Besamung
Sexueller Begriff für das gezielte Ejakulieren im Inneren von Vagina oder Anus — das im Körper verbleibende oder herauslaufende Sperma wird oft Creampie genannt.
Besamung bezeichnet im sexuellen Sprachgebrauch den Moment, in dem ein Mann beim Sex bewusst in der Vagina oder im Anus seines Gegenübers ejakuliert — also das Abspritzen im Inneren statt außerhalb des Körpers. Das im Körper verbleibende oder anschließend herauslaufende Sperma wird häufig auch „Creampie“ genannt. Der Ausdruck stammt ursprünglich aus Tierzucht und Landwirtschaft und hat sich als bildhaftes, leicht dominantes Schlagwort in Pornografie und Amateurszene eingebürgert. Für die einen ist Besamung schlicht kondomloser Sex bis zum Schluss, für die anderen eine aufgeladene Fantasie rund um Hingabe, Markieren und Fruchtbarkeit.
Bedeutung und Herkunft
Wörtlich meint „besamen“ das Einbringen von Samen — in der Landwirtschaft etwa die künstliche Besamung von Nutztieren. Übertragen auf menschliche Sexualität verliert das Wort seinen nüchternen Charakter und gewinnt eine erotische, oft besitzergreifende Note: Es geht um das Gefühl, jemanden „innerlich zu zeichnen“. Genau diese Bildsprache macht für viele den Reiz aus. Eng verwandt ist die sogenannte Breeding-Fantasie, bei der die Vorstellung einer Schwängerung — nicht unbedingt ihre reale Absicht — die Erregung steigert. Als Fetisch kann Besamung damit eine ganze Bandbreite abdecken: vom spielerischen Dirty Talk („Ich besame dich“) bis zu fest verabredeten Rollenspielen. In der Amateurszene zählt Besamung zu den meistgesuchten Schlagworten überhaupt, weil sie Authentizität und Hingabe verspricht — den Eindruck, dass nichts gestellt ist und beide bis zum Ende gehen.

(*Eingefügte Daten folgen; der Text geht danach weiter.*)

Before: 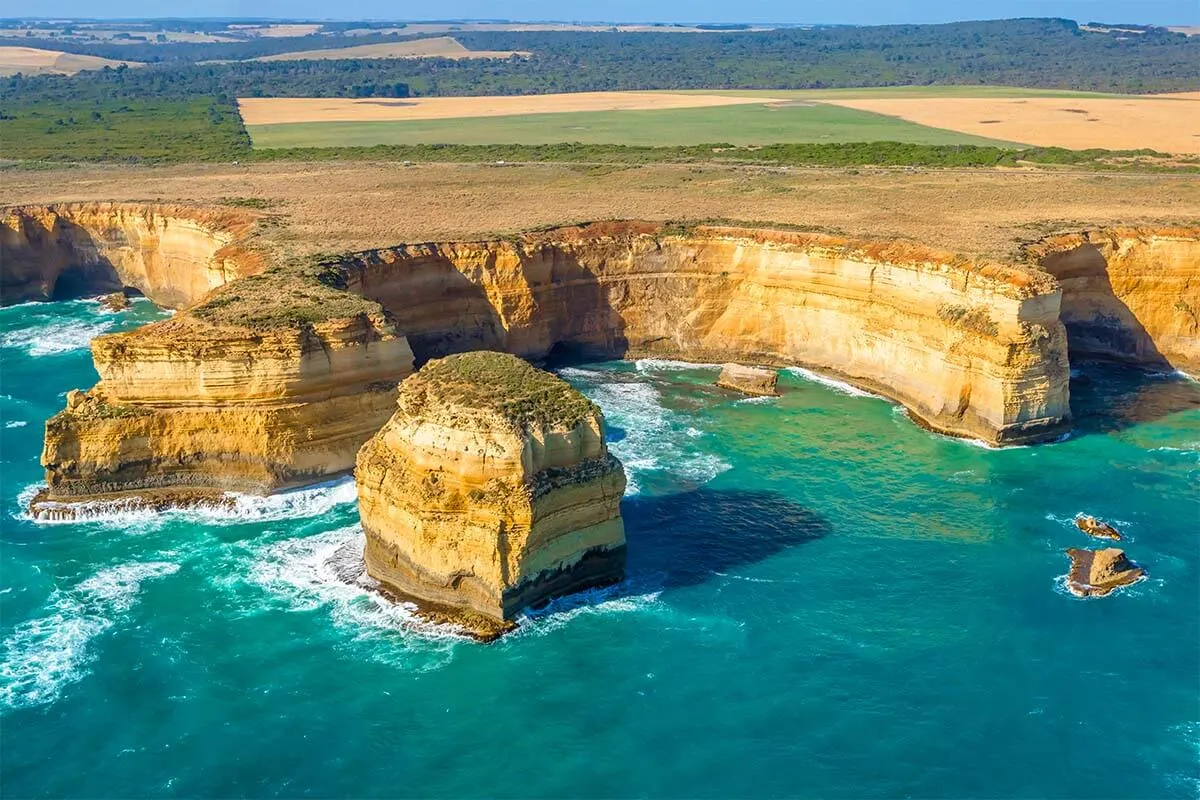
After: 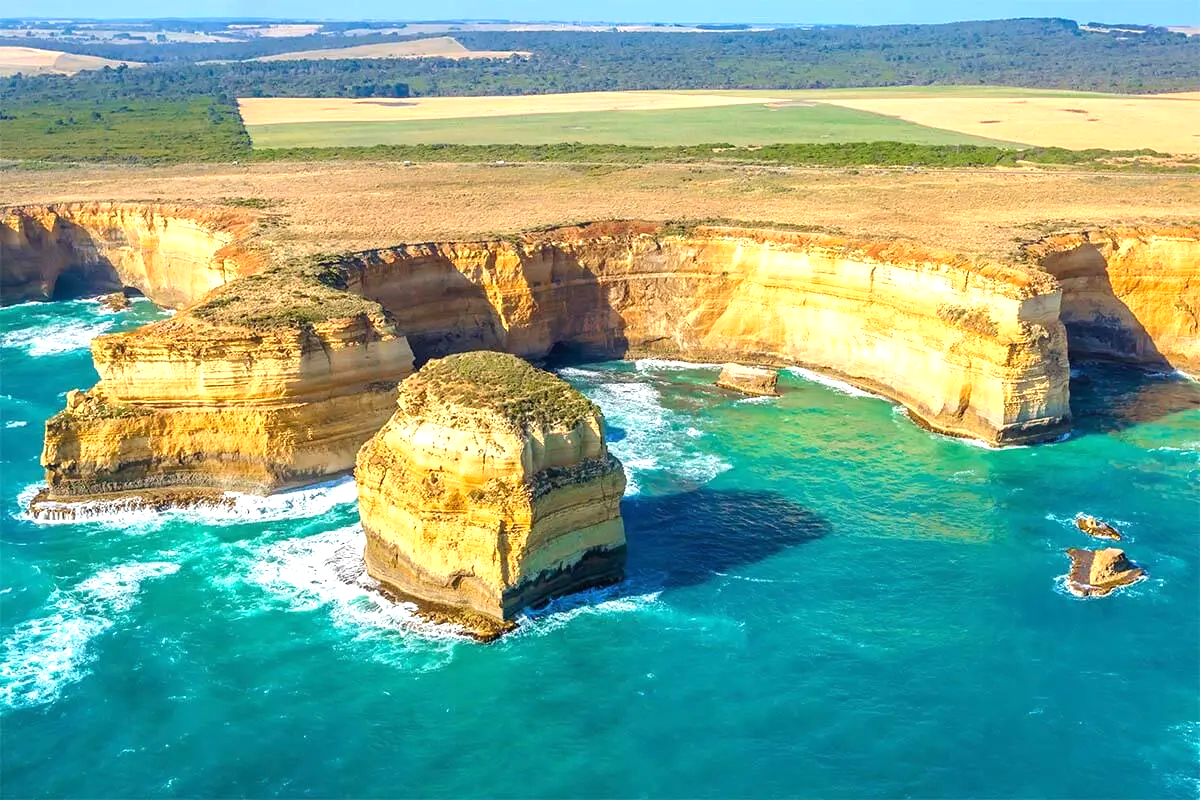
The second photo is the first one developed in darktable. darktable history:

In der Praxis — worauf es ankommt
Weil Besamung per Definition das Abspritzen im Inneren meint, findet sie fast immer ohne Kondom statt — sie gehört damit ins Feld „Alles ohne“ und verlangt entsprechend bewusste Absprachen. Das Wichtigste passiert dabei vor dem Sex, nicht während: Wer so etwas möchte, klärt vorab Verhütung, Gesundheitsstatus und Grenzen. Eine Besamung ist niemals eine Überraschung, die man jemandem unterschiebt — heimliches Abspritzen im Inneren gegen die Absprache (Stealthing) ist ein Übergriff und in Deutschland strafbar. Sprich Wünsche also klar aus, statt auf stillschweigendes Einverständnis zu hoffen — gerade weil hier kein Kondom als zusätzliche Sicherheit dazwischenliegt.
Worauf du konkret achten solltest:
- Konsens ausdrücklich klären: Ist internes Abspritzen wirklich erwünscht — vaginal, anal oder beides?

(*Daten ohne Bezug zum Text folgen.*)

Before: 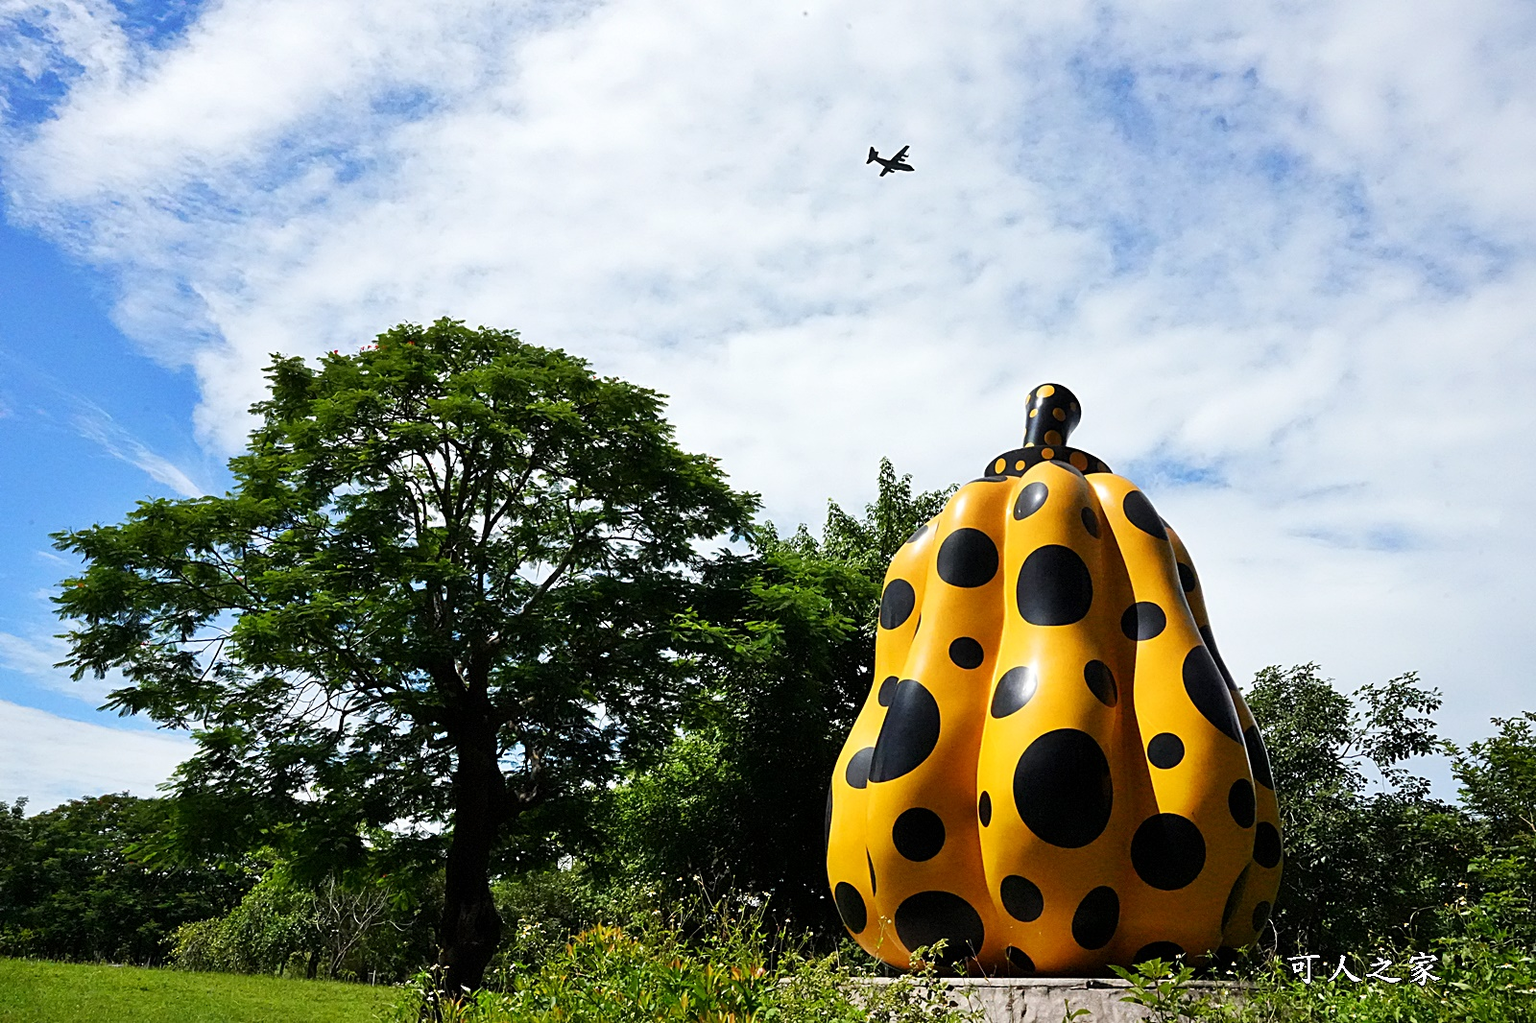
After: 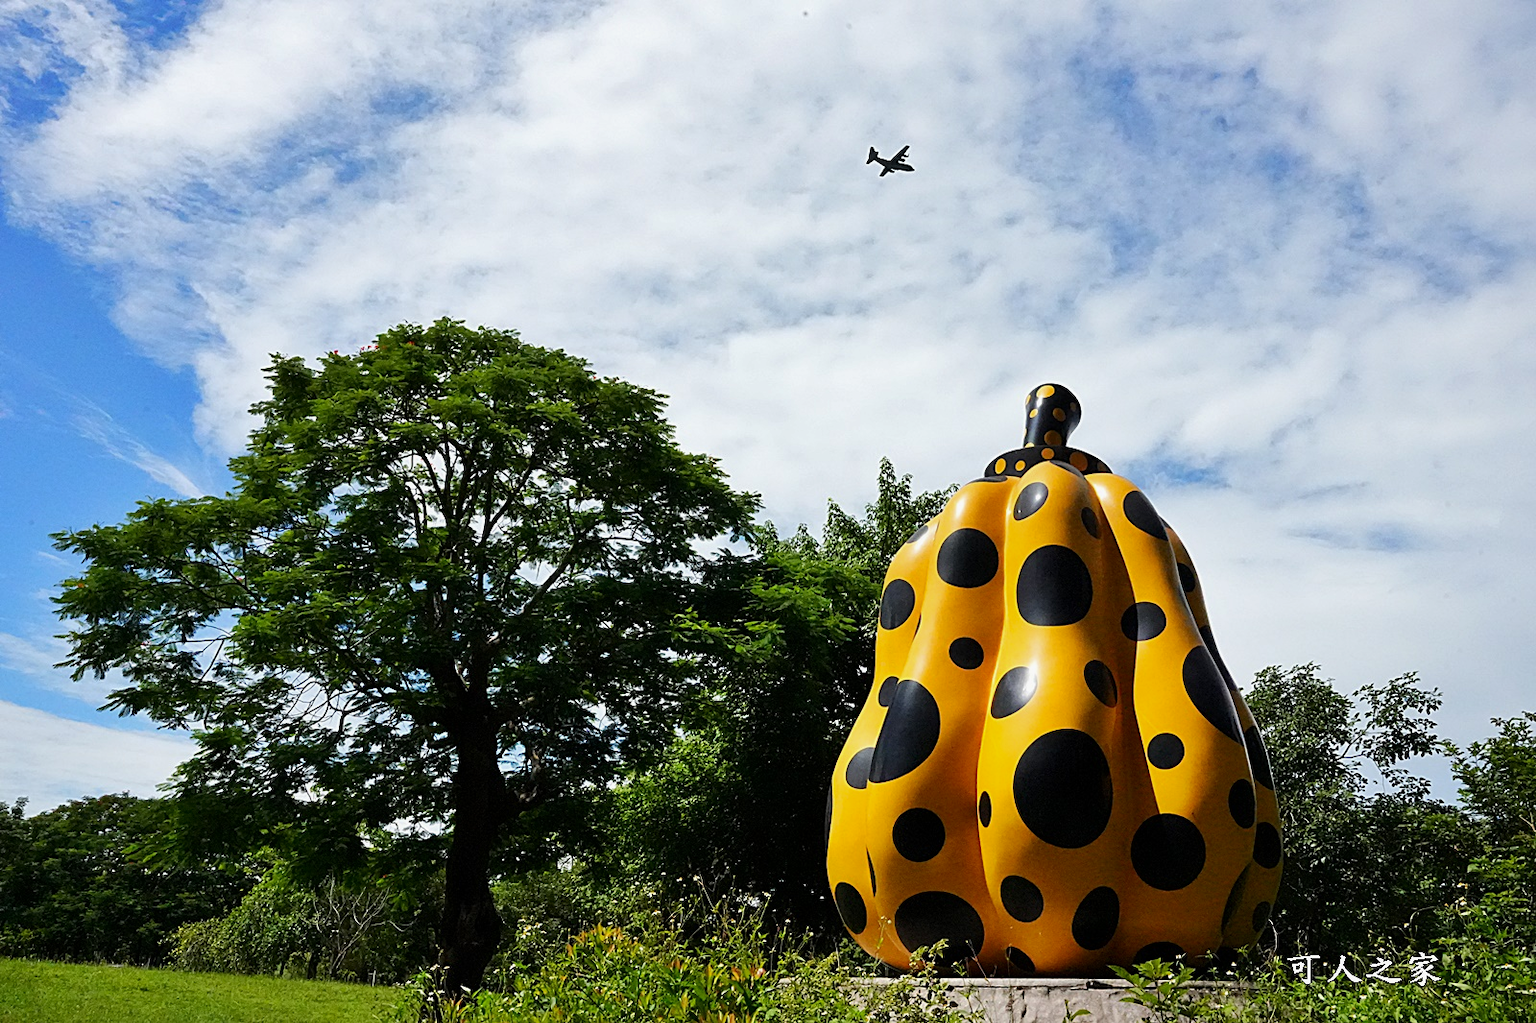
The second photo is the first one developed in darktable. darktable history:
shadows and highlights: shadows -20.28, white point adjustment -1.92, highlights -35.06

- Verhütung festlegen: Pille, Spirale oder die mögliche Schwangerschaft offen als reales Thema besprechen.
- STI-Schutz bedenken: Kondomloser Sex setzt Vertrauen und idealerweise aktuelle Tests voraus.
- Danach aufräumen: Das Herauslaufen, auch Absaften genannt, ist normal — Tücher oder Handtuch bereithalten.
- Nähe einplanen: Eine kurze Phase Aftercare tut nach intensiven Fantasien gut.
Sicherheit und Missverständnisse
Das größte Missverständnis: Besamung als Fantasie bedeutet nicht, dass tatsächlich jemand schwanger werden möchte. Viele genießen die Breeding-Vorstellung gerade deshalb, weil im Hintergrund sicher verhütet wird — der Kick entsteht aus dem Spiel mit dem Tabu, nicht aus echtem Risiko. Umgekehrt gilt nüchtern: Wo nicht zuverlässig verhütet wird, ist die Schwangerschaftschance real; „Aufpassen“ oder der rechtzeitige Rückzieher sind keine verlässliche Verhütung. Beim Analverkehr entfällt zwar das Schwangerschaftsrisiko, die Ansteckungsgefahr für sexuell übertragbare Infektionen bleibt aber dieselbe. Wer das Sperma lieber ableiten oder wegwischen statt spüren möchte, sagt das einfach vorher. Wichtig ist auch: Jede Person darf eine einmal gegebene Zusage wieder zurückziehen — Konsens gilt immer nur für den Moment. Kurz: Besamung kann ein intensives, intimes Erlebnis sein — solange Einvernehmlichkeit, Verhütung und ehrliche Kommunikation stimmen.